→ **Required task**
Carry on the comment exchange below about Nalanda and Buddhism, picking up after its last sentence.

I am curious to know what the attitude of the surrounding Hindu population and the government of Bihar is to the upkeep and safeguarding of Nalanda? Is it a World Heritage site? Is the Japanese government involved in its preservation?

Thanks for your note Ruchira. I am glad you included the link to your earlier post. Buddhism being an Indian export to east Asia, it's no surprise that local religious politics and its iconography got exported too. What’s more fascinating is how it still lives among people who have no context for making sense of it. As I keep saying, if the Buddha came back to earth today, he would be pretty shocked to see what most of his followers do in his name (Mr. Jesus may be in for a bigger shock though). They’ve turned him into a deity, installed golden statues of him, added a plethora of prayers, rituals, and offerings, turned his former haunts into pilgrimage sites, etc. – pretty much the sort of stuff the Buddha rebelled against in the first place!

→ **Material**
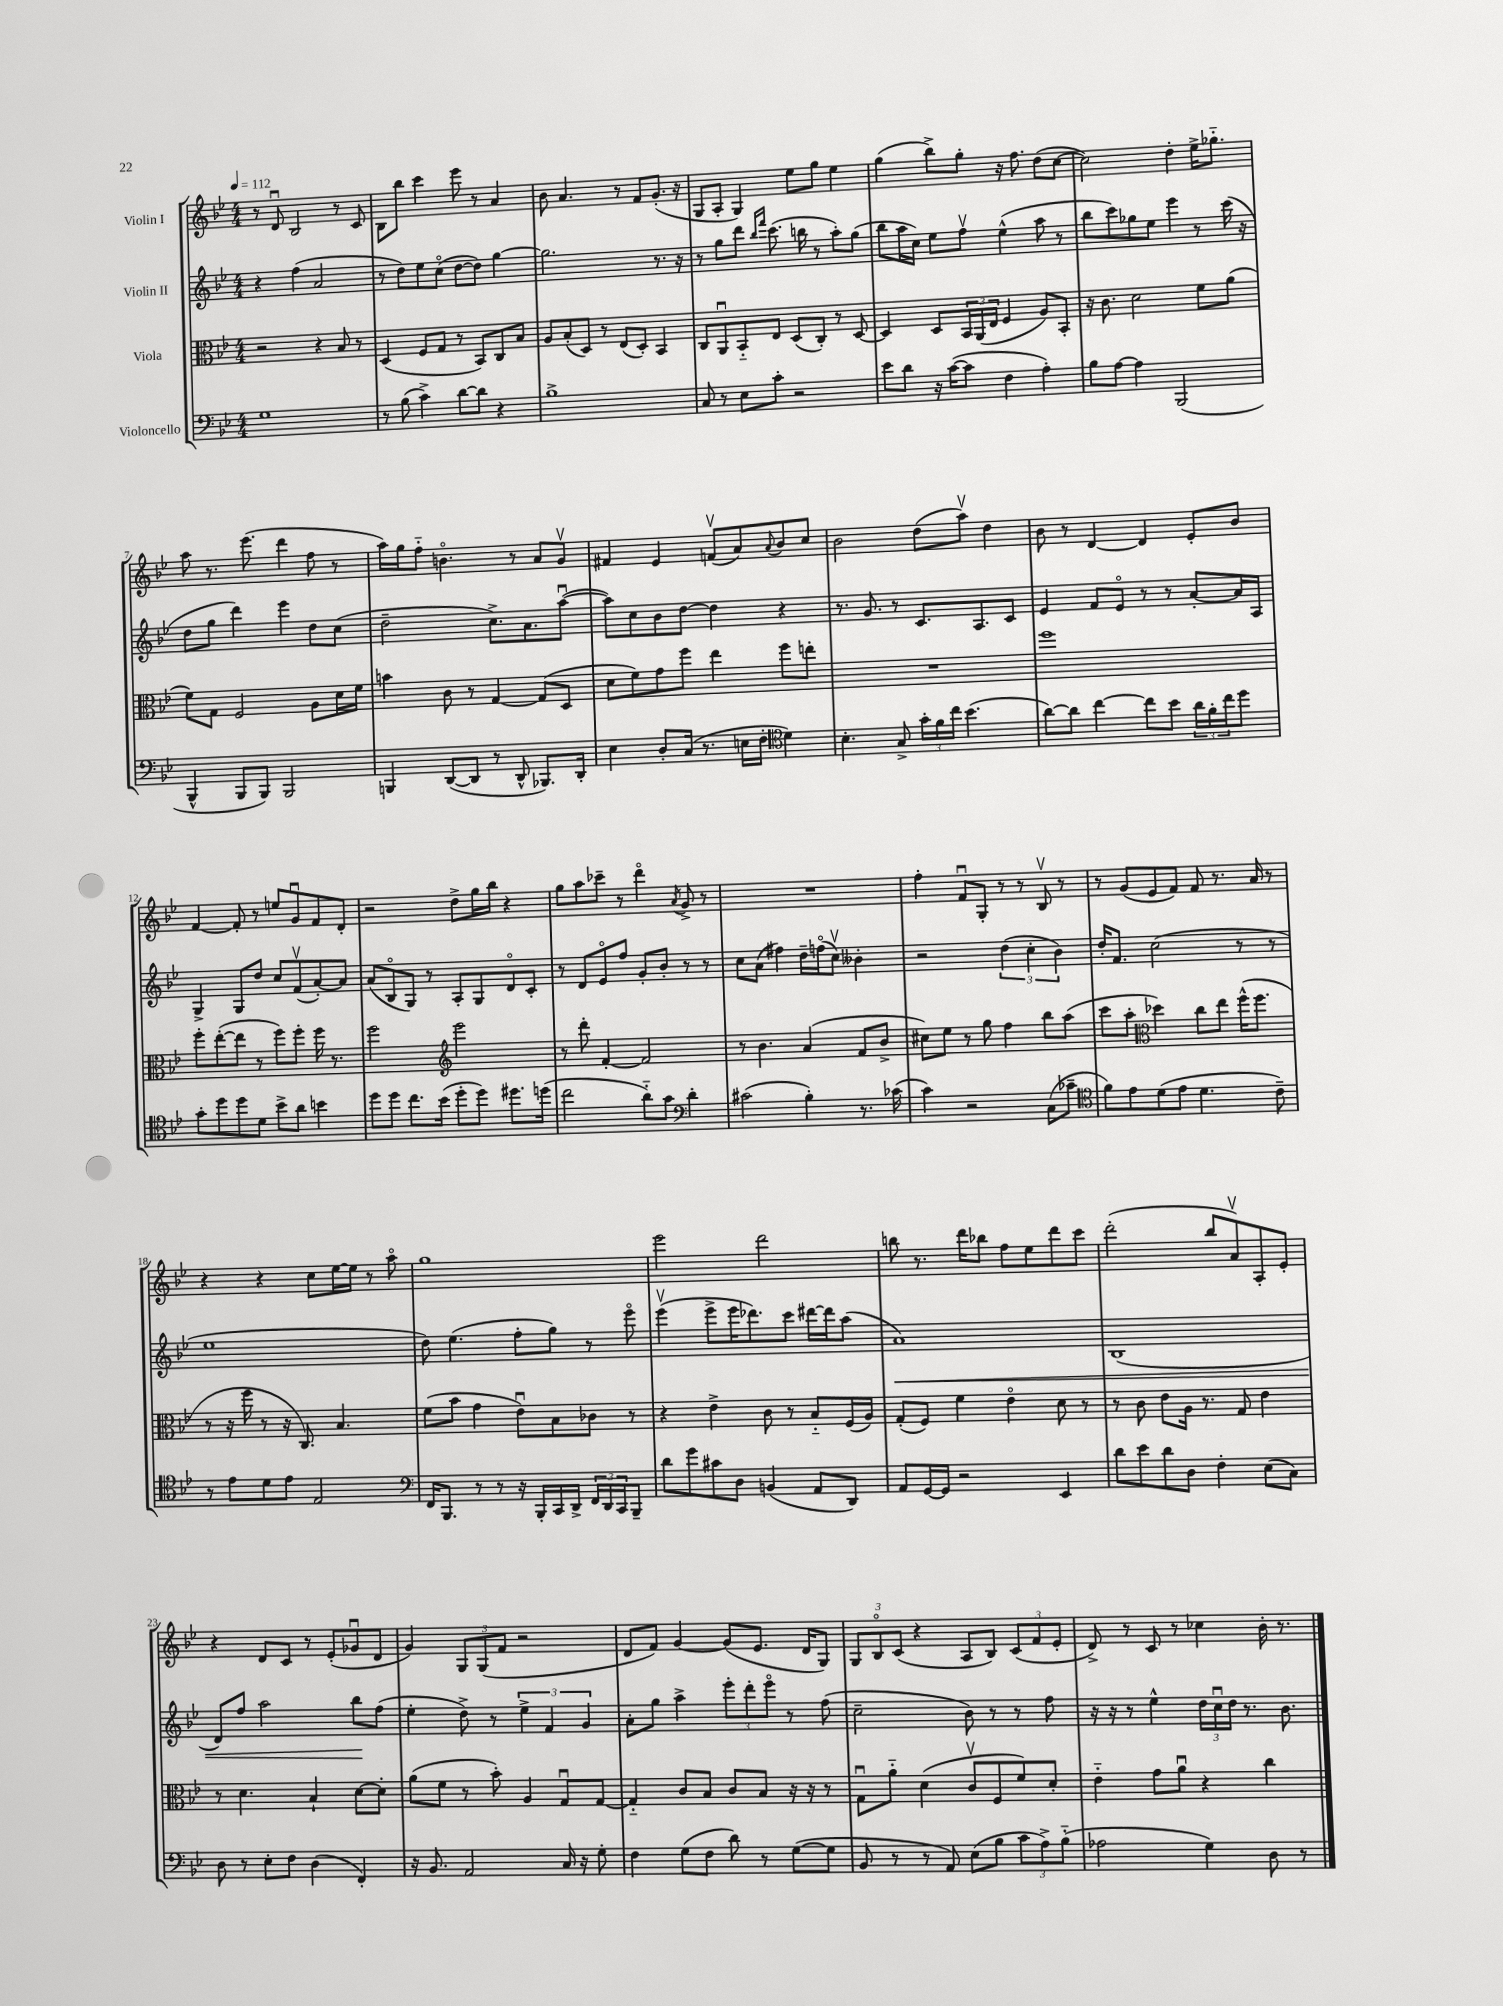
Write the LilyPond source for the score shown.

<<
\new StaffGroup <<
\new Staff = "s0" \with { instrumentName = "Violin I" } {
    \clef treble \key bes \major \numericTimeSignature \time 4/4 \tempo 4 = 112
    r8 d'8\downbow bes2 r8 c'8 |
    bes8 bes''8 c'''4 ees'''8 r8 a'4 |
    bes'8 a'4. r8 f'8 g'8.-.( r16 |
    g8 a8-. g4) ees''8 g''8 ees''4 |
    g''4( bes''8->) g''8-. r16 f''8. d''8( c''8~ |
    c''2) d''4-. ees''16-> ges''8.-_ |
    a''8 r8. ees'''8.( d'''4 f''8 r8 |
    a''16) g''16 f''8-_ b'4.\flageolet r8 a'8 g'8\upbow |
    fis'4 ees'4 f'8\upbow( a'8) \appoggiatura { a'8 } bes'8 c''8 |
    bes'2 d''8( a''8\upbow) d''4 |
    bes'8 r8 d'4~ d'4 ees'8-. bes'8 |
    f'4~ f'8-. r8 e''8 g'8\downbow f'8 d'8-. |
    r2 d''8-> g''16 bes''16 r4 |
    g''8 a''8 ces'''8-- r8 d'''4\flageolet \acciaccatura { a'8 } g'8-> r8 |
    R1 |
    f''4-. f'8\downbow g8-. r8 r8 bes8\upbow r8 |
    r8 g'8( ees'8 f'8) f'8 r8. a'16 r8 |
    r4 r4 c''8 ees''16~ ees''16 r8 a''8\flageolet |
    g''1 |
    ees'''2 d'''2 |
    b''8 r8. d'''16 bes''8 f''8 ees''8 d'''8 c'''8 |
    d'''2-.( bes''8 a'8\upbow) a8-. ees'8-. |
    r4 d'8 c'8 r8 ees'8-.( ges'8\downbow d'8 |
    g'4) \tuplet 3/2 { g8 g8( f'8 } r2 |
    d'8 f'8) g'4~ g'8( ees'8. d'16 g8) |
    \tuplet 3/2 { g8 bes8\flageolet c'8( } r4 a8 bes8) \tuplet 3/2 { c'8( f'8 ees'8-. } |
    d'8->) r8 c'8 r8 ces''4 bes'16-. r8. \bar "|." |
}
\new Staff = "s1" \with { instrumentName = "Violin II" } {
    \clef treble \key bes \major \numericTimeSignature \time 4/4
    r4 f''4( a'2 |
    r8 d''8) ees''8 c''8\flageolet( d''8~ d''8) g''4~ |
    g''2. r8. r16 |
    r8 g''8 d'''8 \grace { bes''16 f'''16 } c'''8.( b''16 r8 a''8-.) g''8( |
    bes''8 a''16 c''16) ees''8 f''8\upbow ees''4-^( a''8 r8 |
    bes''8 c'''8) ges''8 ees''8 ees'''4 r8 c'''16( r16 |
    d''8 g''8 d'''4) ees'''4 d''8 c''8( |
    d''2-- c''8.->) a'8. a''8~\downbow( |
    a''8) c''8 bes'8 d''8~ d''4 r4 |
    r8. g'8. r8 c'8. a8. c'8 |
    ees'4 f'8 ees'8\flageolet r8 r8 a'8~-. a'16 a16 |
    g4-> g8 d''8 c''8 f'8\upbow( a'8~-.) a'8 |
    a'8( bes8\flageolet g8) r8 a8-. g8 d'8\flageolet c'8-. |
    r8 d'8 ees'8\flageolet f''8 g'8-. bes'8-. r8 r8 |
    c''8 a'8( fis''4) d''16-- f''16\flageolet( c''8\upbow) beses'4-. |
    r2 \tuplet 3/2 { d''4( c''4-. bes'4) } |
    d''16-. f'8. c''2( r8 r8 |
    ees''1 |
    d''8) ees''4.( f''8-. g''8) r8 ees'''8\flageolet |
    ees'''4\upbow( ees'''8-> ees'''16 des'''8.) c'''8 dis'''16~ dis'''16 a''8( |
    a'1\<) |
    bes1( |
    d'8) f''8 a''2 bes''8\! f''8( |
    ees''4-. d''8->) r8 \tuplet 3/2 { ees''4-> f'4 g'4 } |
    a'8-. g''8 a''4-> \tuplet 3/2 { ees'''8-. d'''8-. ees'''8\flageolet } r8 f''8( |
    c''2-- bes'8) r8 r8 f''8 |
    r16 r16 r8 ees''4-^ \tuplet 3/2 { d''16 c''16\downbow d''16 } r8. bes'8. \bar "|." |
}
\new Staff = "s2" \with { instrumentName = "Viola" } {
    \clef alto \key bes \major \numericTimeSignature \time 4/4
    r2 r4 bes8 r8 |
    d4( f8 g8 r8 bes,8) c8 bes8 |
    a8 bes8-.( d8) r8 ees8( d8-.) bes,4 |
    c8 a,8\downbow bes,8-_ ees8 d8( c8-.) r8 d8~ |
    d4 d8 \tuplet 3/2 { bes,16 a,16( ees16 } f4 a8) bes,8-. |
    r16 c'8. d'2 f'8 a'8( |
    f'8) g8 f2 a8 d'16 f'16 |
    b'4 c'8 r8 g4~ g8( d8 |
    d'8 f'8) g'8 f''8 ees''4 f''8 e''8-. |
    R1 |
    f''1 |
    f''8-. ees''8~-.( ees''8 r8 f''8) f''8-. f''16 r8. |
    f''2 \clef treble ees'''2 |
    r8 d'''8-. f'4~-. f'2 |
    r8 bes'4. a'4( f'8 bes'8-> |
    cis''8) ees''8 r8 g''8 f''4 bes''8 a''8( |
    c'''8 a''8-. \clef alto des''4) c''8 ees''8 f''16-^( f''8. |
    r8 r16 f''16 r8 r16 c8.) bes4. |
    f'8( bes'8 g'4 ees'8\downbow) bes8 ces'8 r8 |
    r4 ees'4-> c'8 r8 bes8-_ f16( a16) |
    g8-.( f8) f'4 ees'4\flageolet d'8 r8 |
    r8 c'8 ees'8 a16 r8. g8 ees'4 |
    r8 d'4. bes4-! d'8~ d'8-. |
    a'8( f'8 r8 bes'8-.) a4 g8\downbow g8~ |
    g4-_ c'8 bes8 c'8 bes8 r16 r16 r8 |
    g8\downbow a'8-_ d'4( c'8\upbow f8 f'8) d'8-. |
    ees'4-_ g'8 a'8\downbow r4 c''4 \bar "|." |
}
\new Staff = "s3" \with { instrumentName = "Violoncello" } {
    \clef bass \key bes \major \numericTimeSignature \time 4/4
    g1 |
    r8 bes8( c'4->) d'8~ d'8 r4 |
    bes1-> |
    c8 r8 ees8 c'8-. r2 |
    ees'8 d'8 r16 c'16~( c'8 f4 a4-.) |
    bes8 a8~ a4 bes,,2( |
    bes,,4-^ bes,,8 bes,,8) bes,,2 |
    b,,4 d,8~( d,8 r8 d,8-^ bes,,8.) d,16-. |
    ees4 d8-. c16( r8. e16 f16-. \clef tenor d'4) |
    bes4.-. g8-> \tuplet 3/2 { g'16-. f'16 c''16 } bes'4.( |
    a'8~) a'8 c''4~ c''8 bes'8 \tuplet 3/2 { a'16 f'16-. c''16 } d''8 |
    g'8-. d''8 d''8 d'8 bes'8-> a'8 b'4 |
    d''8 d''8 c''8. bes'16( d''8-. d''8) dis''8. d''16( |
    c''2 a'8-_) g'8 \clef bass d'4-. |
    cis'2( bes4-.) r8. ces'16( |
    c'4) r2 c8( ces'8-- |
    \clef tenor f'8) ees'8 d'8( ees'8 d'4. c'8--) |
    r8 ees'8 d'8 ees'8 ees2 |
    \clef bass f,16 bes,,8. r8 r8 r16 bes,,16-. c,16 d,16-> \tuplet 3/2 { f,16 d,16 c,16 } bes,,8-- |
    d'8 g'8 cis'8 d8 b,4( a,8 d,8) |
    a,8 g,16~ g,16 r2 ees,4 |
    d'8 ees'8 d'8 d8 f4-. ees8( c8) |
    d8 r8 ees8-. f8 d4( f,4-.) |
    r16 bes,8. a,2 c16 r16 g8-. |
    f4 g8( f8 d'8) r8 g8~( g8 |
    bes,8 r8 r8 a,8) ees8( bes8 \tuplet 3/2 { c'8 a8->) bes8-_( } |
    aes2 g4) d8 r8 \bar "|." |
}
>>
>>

...

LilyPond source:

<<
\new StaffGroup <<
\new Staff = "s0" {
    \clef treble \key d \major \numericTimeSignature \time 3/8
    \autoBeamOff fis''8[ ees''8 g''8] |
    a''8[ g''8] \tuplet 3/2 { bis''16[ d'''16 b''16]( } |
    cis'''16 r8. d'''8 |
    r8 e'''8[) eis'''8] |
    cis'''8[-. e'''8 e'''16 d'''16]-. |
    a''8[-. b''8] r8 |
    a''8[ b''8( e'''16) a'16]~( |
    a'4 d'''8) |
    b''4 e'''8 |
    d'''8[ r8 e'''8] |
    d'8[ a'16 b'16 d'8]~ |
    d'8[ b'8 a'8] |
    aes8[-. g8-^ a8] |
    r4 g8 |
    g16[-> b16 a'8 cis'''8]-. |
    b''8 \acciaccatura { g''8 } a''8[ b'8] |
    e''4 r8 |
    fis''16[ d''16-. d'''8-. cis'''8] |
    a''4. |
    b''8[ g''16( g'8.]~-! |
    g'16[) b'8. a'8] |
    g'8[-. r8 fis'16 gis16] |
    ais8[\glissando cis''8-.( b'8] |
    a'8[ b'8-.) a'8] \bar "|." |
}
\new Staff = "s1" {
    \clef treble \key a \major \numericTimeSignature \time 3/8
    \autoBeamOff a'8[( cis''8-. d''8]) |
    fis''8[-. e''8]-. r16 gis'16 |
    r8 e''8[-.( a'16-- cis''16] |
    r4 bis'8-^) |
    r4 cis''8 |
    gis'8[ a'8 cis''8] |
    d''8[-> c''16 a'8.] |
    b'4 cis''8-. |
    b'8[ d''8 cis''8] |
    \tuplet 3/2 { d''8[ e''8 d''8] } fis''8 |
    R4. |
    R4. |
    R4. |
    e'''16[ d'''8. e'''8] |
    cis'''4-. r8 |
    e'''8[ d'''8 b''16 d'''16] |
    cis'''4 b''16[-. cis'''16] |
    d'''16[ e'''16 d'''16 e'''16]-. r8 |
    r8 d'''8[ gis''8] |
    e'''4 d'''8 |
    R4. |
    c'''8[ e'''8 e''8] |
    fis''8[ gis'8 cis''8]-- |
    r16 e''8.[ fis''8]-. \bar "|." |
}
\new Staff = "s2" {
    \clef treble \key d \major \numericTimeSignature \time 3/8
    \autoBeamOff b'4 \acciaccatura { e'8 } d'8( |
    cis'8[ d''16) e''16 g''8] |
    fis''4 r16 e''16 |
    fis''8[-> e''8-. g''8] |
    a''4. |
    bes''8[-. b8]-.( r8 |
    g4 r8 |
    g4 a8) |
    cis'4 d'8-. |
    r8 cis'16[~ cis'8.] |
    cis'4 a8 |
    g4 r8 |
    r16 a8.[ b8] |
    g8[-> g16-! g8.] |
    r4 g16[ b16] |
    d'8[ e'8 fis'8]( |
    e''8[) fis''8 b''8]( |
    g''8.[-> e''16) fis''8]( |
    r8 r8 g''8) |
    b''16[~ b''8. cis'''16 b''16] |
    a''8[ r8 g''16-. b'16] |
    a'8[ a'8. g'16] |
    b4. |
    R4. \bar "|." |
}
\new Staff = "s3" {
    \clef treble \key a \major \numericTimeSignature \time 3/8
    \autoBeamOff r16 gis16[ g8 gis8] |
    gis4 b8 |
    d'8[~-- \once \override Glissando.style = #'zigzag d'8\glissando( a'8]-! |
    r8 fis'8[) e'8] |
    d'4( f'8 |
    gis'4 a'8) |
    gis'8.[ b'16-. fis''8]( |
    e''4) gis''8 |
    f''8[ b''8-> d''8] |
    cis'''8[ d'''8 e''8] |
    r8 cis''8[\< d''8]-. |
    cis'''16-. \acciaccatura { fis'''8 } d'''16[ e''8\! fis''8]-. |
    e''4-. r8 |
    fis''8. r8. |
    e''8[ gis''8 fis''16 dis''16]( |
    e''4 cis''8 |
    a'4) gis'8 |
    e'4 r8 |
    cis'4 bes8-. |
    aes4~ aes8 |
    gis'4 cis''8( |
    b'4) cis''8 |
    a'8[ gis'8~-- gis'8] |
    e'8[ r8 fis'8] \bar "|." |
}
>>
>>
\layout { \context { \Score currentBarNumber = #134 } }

→ **Written response**
My strong sense on visiting Bihar, and Nalanda in particular, was that the locals couldn’t care less for these ruins. They have far too many pressing needs and problems. It is quite an irony that the present population around Nalanda, once a leading university of the world, is mostly illiterate. In nearby villages, children with distended bellies abound and the squalor is stark. People advise you to get off the road before dark for fear of armed robberies.

My guess is that most locals see Nalanda simply as a source of tourist dollars, some derivative pride, and some folklore. They probably can't fathom why outsiders visit these mere ruins. If it had an ancient but living temple, they might have taken more interest, if for the wrong reasons. They've resisted further digs, partly due to which only 10 of 108 monasteries have been excavated. There is also apparently a black market for art that the locals have themselves "excavated" in the region.

The Japanese have no evident interest in Nalanda since it is not associated with any big events in the Buddha’s life, only with his visits to the region. They mainly help preserve more important pilgrimage sites like Lumbini, Bodh Gaya, Sarnath, and Kushinagar (Indian and Nepali governments won't lavish on them the kind of TLC a major world religion needs for its sacred sites – thanks to Japan and other Buddhist countries, the inner sanctum of the ancient temple at Bodh Gaya is spotless clean and air conditioned). Nalanda, not a World Heritage site, seems to be run and preserved solely by the ASI, which has done a fairly decent job. The ASI certified tour guides on site were among the best I've encountered in India.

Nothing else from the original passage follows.